Recent studies continue to find mostly positive financial impacts of expansion on specific types of hospitals, clinics, and other providers. Of eight studies in this area, six find that expansion resulted in positive financial outcomes for a range of provider types,,,,,, while two recent studies suggest that these positive effects did not extend to critical access hospitals or free and charitable clinics.,
- Hospitals.
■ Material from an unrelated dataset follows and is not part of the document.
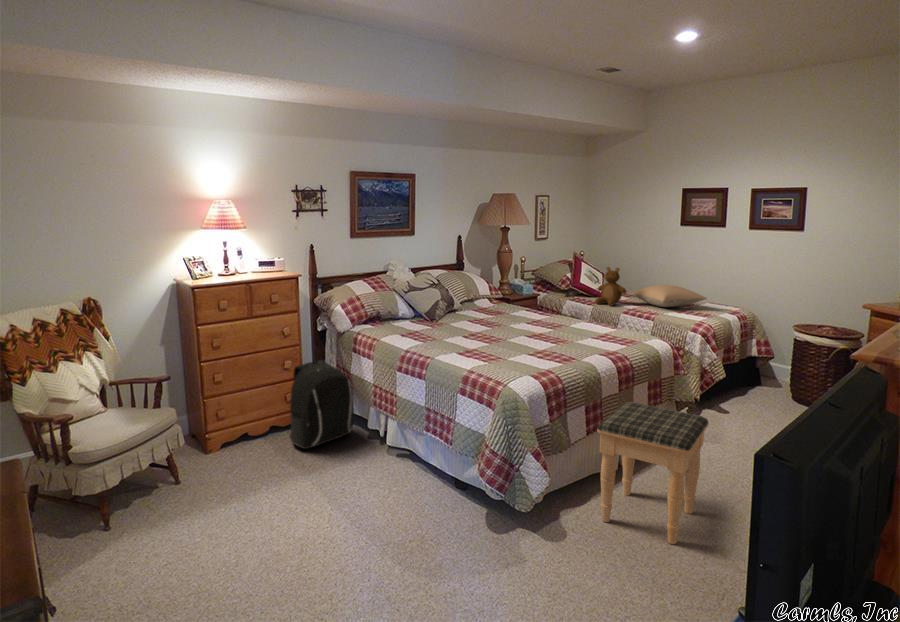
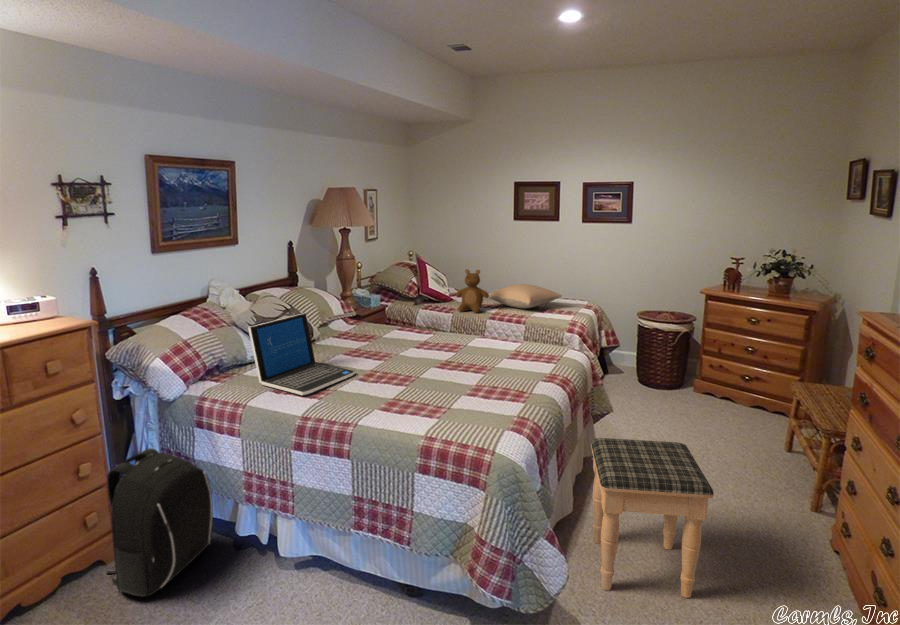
laptop: none [393,285,464,339] -> present [248,313,355,395]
Studies suggest that hospitals experienced higher reimbursements and that decreased uncompensated care costs outweighed increases in unreimbursed Medicaid care for a net positive effect., One study found that expansion was associated with a large reduction in hospital closures, but that this effect was concentrated among hospitals. without obstetrics units, while expansion had no lasting effects on closures of hospital-based obstetrics units. Federal law requires all states, including those that have not expanded Medicaid, to provide Medicaid coverage to pregnant women with incomes up to at least 138% of the poverty level.
- Clinics and primary care providers. Studies find that federally qualified health centers and community health centers experienced increased revenue following expansion., Also, one study found higher salary growth for primary care providers in expansion versus non-expansion states.
These new studies add to a body of prior research finding overwhelmingly positive economic effects of expansion on providers. Such findings are particularly relevant given the fiscal stress experienced by Medicaid providers during the coronavirus pandemic, including recent challenges faced by hospitals as federal relief funds expire. This research also provides context for ongoing debates about whether to expand Medicaid in states that have not done so already. Additionally, earlier literature on the financial impact of expansion on states found positive effects, including budget savings, revenue gains, and overall economic growth. Although research in this area appears to have slowed, these findings remain relevant: state costs continue to be a key issue in expansion debates and there have been fluctuations in state economic conditions during the COVID-19 pandemic. Future research could also capture the effect of the additional temporary fiscal incentives included in the American Rescue Plan Act (ARPA) of 2021 (estimated to more than offset the state costs of expansion for the first two years following implementation).